Data excerpts ▸
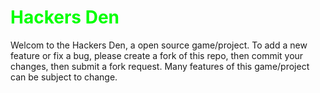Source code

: <h1 style="color: lime">Hackers Den</h1>
<p>Welcom to the Hackers Den, a open source game/project. To add a new feature or fix a bug, please create a fork of this repo, then commit your changes, then submit a fork request. Many features of this game/project can be subject to change.</p>

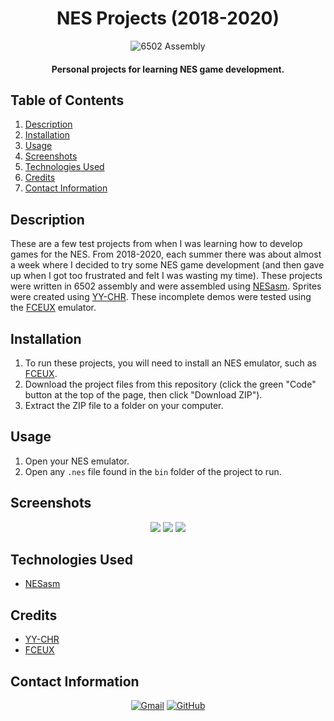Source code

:<h1 align="center">
  NES Projects (2018-2020)
</h1>

<p align="center">
  <img src="https://img.shields.io/badge/6502_Assembly-8A2BE2?style=for-the-badge&color=rgb(107%2C%2090%2C%2088)" alt="6502 Assembly">
</p>

<h4 align="center">Personal projects for learning NES game development.</h4>

## Table of Contents
1. [Description](#description)
2. [Installation](#installation)
3. [Usage](#usage)
4. [Screenshots](#screenshots)
5. [Technologies Used](#technologies-used)
6. [Credits](#credits)
7. [Contact Information](#contact-information)

## Description
These are a few test projects from when I was learning how to develop games for the NES. From 2018-2020, each summer there was about almost a week where I decided to try some NES game development (and then gave up when I got too frustrated and felt I was wasting my time). These projects were written in 6502 assembly and were assembled using [NESasm](https://github.com/camsaul/nesasm). Sprites were created using [YY-CHR](https://shiru.untergrund.net/software.shtml). These incomplete demos were tested using the [FCEUX](https://fceux.com/web/home.html) emulator.

## Installation
1. To run these projects, you will need to install an NES emulator, such as [FCEUX](https://fceux.com/web/home.html).
2. Download the project files from this repository (click the green "Code" button at the top of the page, then click "Download ZIP").
3. Extract the ZIP file to a folder on your computer.

## Usage
1. Open your NES emulator.
2. Open any `.nes` file found in the `bin` folder of the project to run.

## Screenshots
<p align="center">
  <img src="https://github.com/cwchilvers/Basic-Tech-Blog/assets/59628271/767f8115-b12b-4d92-bdd6-ff49f2f04283">
  <img src="https://github.com/cwchilvers/Basic-Tech-Blog/assets/59628271/c38c86b0-1473-4c5c-be5f-e3990014f5d2">
  <img src="https://github.com/cwchilvers/Basic-Tech-Blog/assets/59628271/c2731247-8af5-4dcd-9b04-3a9ab585cc9f">
</p>

## Technologies Used
* [NESasm](https://github.com/camsaul/nesasm)

## Credits
* [YY-CHR](https://shiru.untergrund.net/software.shtml)
* [FCEUX](https://fceux.com/web/home.html)

## Contact Information
<p align="center">
    <a href="mailto:cwchilvers@gmail.com"><img src="https://img.shields.io/badge/Gmail-D14836?style=for-the-badge&logo=gmail&logoColor=white" alt="Gmail"></a>
    <a href="https://github.com/cwchilvers"><img src="https://img.shields.io/badge/GitHub-181717.svg?style=for-the-badge&logo=GitHub&logoColor=white" alt="GitHub"></a>
</p>
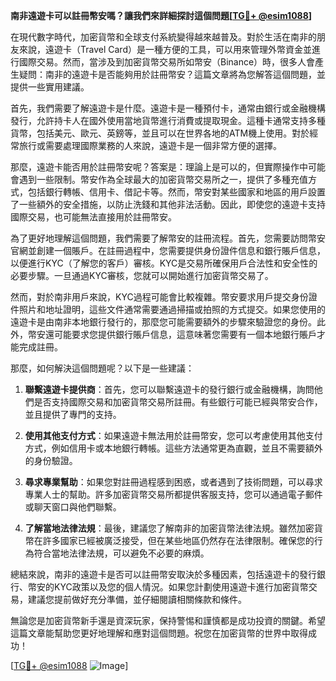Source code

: **南非遠遊卡可以註冊幣安嗎？讓我們來詳細探討這個問題[[TG💪+ @esim1088](https://t.me/s/esim1088)]**

在現代數字時代，加密貨幣和全球支付系統變得越來越普及。對於生活在南非的朋友來說，遠遊卡（Travel Card）是一種方便的工具，可以用來管理外幣資金並進行國際交易。然而，當涉及到加密貨幣交易所如幣安（Binance）時，很多人會產生疑問：南非的遠遊卡是否能夠用於註冊幣安？這篇文章將為您解答這個問題，並提供一些實用建議。

首先，我們需要了解遠遊卡是什麼。遠遊卡是一種預付卡，通常由銀行或金融機構發行，允許持卡人在國外使用當地貨幣進行消費或提取現金。這種卡通常支持多種貨幣，包括美元、歐元、英鎊等，並且可以在世界各地的ATM機上使用。對於經常旅行或需要處理國際業務的人來說，遠遊卡是一個非常方便的選擇。

那麼，遠遊卡能否用於註冊幣安呢？答案是：理論上是可以的，但實際操作中可能會遇到一些限制。幣安作為全球最大的加密貨幣交易所之一，提供了多種充值方式，包括銀行轉帳、信用卡、借記卡等。然而，幣安對某些國家和地區的用戶設置了一些額外的安全措施，以防止洗錢和其他非法活動。因此，即使您的遠遊卡支持國際交易，也可能無法直接用於註冊幣安。

為了更好地理解這個問題，我們需要了解幣安的註冊流程。首先，您需要訪問幣安官網並創建一個賬戶。在註冊過程中，您需要提供身份證件信息和銀行賬戶信息，以便進行KYC（了解您的客戶）審核。KYC是交易所確保用戶合法性和安全性的必要步驟。一旦通過KYC審核，您就可以開始進行加密貨幣交易了。

然而，對於南非用戶來說，KYC過程可能會比較複雜。幣安要求用戶提交身份證件照片和地址證明，這些文件通常需要通過掃描或拍照的方式提交。如果您使用的遠遊卡是由南非本地銀行發行的，那麼您可能需要額外的步驟來驗證您的身份。此外，幣安還可能要求您提供銀行賬戶信息，這意味著您需要有一個本地銀行賬戶才能完成註冊。

那麼，如何解決這個問題呢？以下是一些建議：

1. **聯繫遠遊卡提供商**：首先，您可以聯繫遠遊卡的發行銀行或金融機構，詢問他們是否支持國際交易和加密貨幣交易所註冊。有些銀行可能已經與幣安合作，並且提供了專門的支持。

2. **使用其他支付方式**：如果遠遊卡無法用於註冊幣安，您可以考慮使用其他支付方式，例如信用卡或本地銀行轉帳。這些方法通常更為直觀，並且不需要額外的身份驗證。

3. **尋求專業幫助**：如果您對註冊過程感到困惑，或者遇到了技術問題，可以尋求專業人士的幫助。許多加密貨幣交易所都提供客服支持，您可以通過電子郵件或聊天窗口與他們聯繫。

4. **了解當地法律法規**：最後，建議您了解南非的加密貨幣法律法規。雖然加密貨幣在許多國家已經被廣泛接受，但在某些地區仍然存在法律限制。確保您的行為符合當地法律法規，可以避免不必要的麻煩。

總結來說，南非的遠遊卡是否可以註冊幣安取決於多種因素，包括遠遊卡的發行銀行、幣安的KYC政策以及您的個人情況。如果您計劃使用遠遊卡進行加密貨幣交易，建議您提前做好充分準備，並仔細閱讀相關條款和條件。

無論您是加密貨幣新手還是資深玩家，保持警惕和謹慎都是成功投資的關鍵。希望這篇文章能幫助您更好地理解和應對這個問題。祝您在加密貨幣的世界中取得成功！

[[TG💪+ @esim1088](https://t.me/s/esim1088) ![Image](https://i.postimg.cc/4NQfJmqS/Snipaste-2025-05-13-00-14-12.png)]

To-do item ▸ A word-for-word copy of the records is needed, with no pictures carried over.

Exercise output ▸
Source code

: <h1 style="color: lime">Hackers Den</h1>
<p>Welcom to the Hackers Den, a open source game/project. To add a new feature or fix a bug, please create a fork of this repo, then commit your changes, then submit a fork request. Many features of this game/project can be subject to change.</p>

Source code

:<h1 align="center">
  NES Projects (2018-2020)
</h1>

<p align="center">
  <img src="https://img.shields.io/badge/6502_Assembly-8A2BE2?style=for-the-badge&color=rgb(107%2C%2090%2C%2088)" alt="6502 Assembly">
</p>

<h4 align="center">Personal projects for learning NES game development.</h4>

## Table of Contents
1. [Description](#description)
2. [Installation](#installation)
3. [Usage](#usage)
4. [Screenshots](#screenshots)
5. [Technologies Used](#technologies-used)
6. [Credits](#credits)
7. [Contact Information](#contact-information)

## Description
These are a few test projects from when I was learning how to develop games for the NES. From 2018-2020, each summer there was about almost a week where I decided to try some NES game development (and then gave up when I got too frustrated and felt I was wasting my time). These projects were written in 6502 assembly and were assembled using [NESasm](https://github.com/camsaul/nesasm). Sprites were created using [YY-CHR](https://shiru.untergrund.net/software.shtml). These incomplete demos were tested using the [FCEUX](https://fceux.com/web/home.html) emulator.

## Installation
1. To run these projects, you will need to install an NES emulator, such as [FCEUX](https://fceux.com/web/home.html).
2. Download the project files from this repository (click the green "Code" button at the top of the page, then click "Download ZIP").
3. Extract the ZIP file to a folder on your computer.

## Usage
1. Open your NES emulator.
2. Open any `.nes` file found in the `bin` folder of the project to run.

## Screenshots
<p align="center">
  <img src="https://github.com/cwchilvers/Basic-Tech-Blog/assets/59628271/767f8115-b12b-4d92-bdd6-ff49f2f04283">
  <img src="https://github.com/cwchilvers/Basic-Tech-Blog/assets/59628271/c38c86b0-1473-4c5c-be5f-e3990014f5d2">
  <img src="https://github.com/cwchilvers/Basic-Tech-Blog/assets/59628271/c2731247-8af5-4dcd-9b04-3a9ab585cc9f">
</p>

## Technologies Used
* [NESasm](https://github.com/camsaul/nesasm)

## Credits
* [YY-CHR](https://shiru.untergrund.net/software.shtml)
* [FCEUX](https://fceux.com/web/home.html)

## Contact Information
<p align="center">
    <a href="mailto:cwchilvers@gmail.com"><img src="https://img.shields.io/badge/Gmail-D14836?style=for-the-badge&logo=gmail&logoColor=white" alt="Gmail"></a>
    <a href="https://github.com/cwchilvers"><img src="https://img.shields.io/badge/GitHub-181717.svg?style=for-the-badge&logo=GitHub&logoColor=white" alt="GitHub"></a>
</p>
Source code

: **南非遠遊卡可以註冊幣安嗎？讓我們來詳細探討這個問題[[TG💪+ @esim1088](https://t.me/s/esim1088)]**

在現代數字時代，加密貨幣和全球支付系統變得越來越普及。對於生活在南非的朋友來說，遠遊卡（Travel Card）是一種方便的工具，可以用來管理外幣資金並進行國際交易。然而，當涉及到加密貨幣交易所如幣安（Binance）時，很多人會產生疑問：南非的遠遊卡是否能夠用於註冊幣安？這篇文章將為您解答這個問題，並提供一些實用建議。

首先，我們需要了解遠遊卡是什麼。遠遊卡是一種預付卡，通常由銀行或金融機構發行，允許持卡人在國外使用當地貨幣進行消費或提取現金。這種卡通常支持多種貨幣，包括美元、歐元、英鎊等，並且可以在世界各地的ATM機上使用。對於經常旅行或需要處理國際業務的人來說，遠遊卡是一個非常方便的選擇。

那麼，遠遊卡能否用於註冊幣安呢？答案是：理論上是可以的，但實際操作中可能會遇到一些限制。幣安作為全球最大的加密貨幣交易所之一，提供了多種充值方式，包括銀行轉帳、信用卡、借記卡等。然而，幣安對某些國家和地區的用戶設置了一些額外的安全措施，以防止洗錢和其他非法活動。因此，即使您的遠遊卡支持國際交易，也可能無法直接用於註冊幣安。

為了更好地理解這個問題，我們需要了解幣安的註冊流程。首先，您需要訪問幣安官網並創建一個賬戶。在註冊過程中，您需要提供身份證件信息和銀行賬戶信息，以便進行KYC（了解您的客戶）審核。KYC是交易所確保用戶合法性和安全性的必要步驟。一旦通過KYC審核，您就可以開始進行加密貨幣交易了。

然而，對於南非用戶來說，KYC過程可能會比較複雜。幣安要求用戶提交身份證件照片和地址證明，這些文件通常需要通過掃描或拍照的方式提交。如果您使用的遠遊卡是由南非本地銀行發行的，那麼您可能需要額外的步驟來驗證您的身份。此外，幣安還可能要求您提供銀行賬戶信息，這意味著您需要有一個本地銀行賬戶才能完成註冊。

那麼，如何解決這個問題呢？以下是一些建議：

1. **聯繫遠遊卡提供商**：首先，您可以聯繫遠遊卡的發行銀行或金融機構，詢問他們是否支持國際交易和加密貨幣交易所註冊。有些銀行可能已經與幣安合作，並且提供了專門的支持。

2. **使用其他支付方式**：如果遠遊卡無法用於註冊幣安，您可以考慮使用其他支付方式，例如信用卡或本地銀行轉帳。這些方法通常更為直觀，並且不需要額外的身份驗證。

3. **尋求專業幫助**：如果您對註冊過程感到困惑，或者遇到了技術問題，可以尋求專業人士的幫助。許多加密貨幣交易所都提供客服支持，您可以通過電子郵件或聊天窗口與他們聯繫。

4. **了解當地法律法規**：最後，建議您了解南非的加密貨幣法律法規。雖然加密貨幣在許多國家已經被廣泛接受，但在某些地區仍然存在法律限制。確保您的行為符合當地法律法規，可以避免不必要的麻煩。

總結來說，南非的遠遊卡是否可以註冊幣安取決於多種因素，包括遠遊卡的發行銀行、幣安的KYC政策以及您的個人情況。如果您計劃使用遠遊卡進行加密貨幣交易，建議您提前做好充分準備，並仔細閱讀相關條款和條件。

無論您是加密貨幣新手還是資深玩家，保持警惕和謹慎都是成功投資的關鍵。希望這篇文章能幫助您更好地理解和應對這個問題。祝您在加密貨幣的世界中取得成功！

[[TG💪+ @esim1088](https://t.me/s/esim1088) ![Image](https://i.postimg.cc/4NQfJmqS/Snipaste-2025-05-13-00-14-12.png)]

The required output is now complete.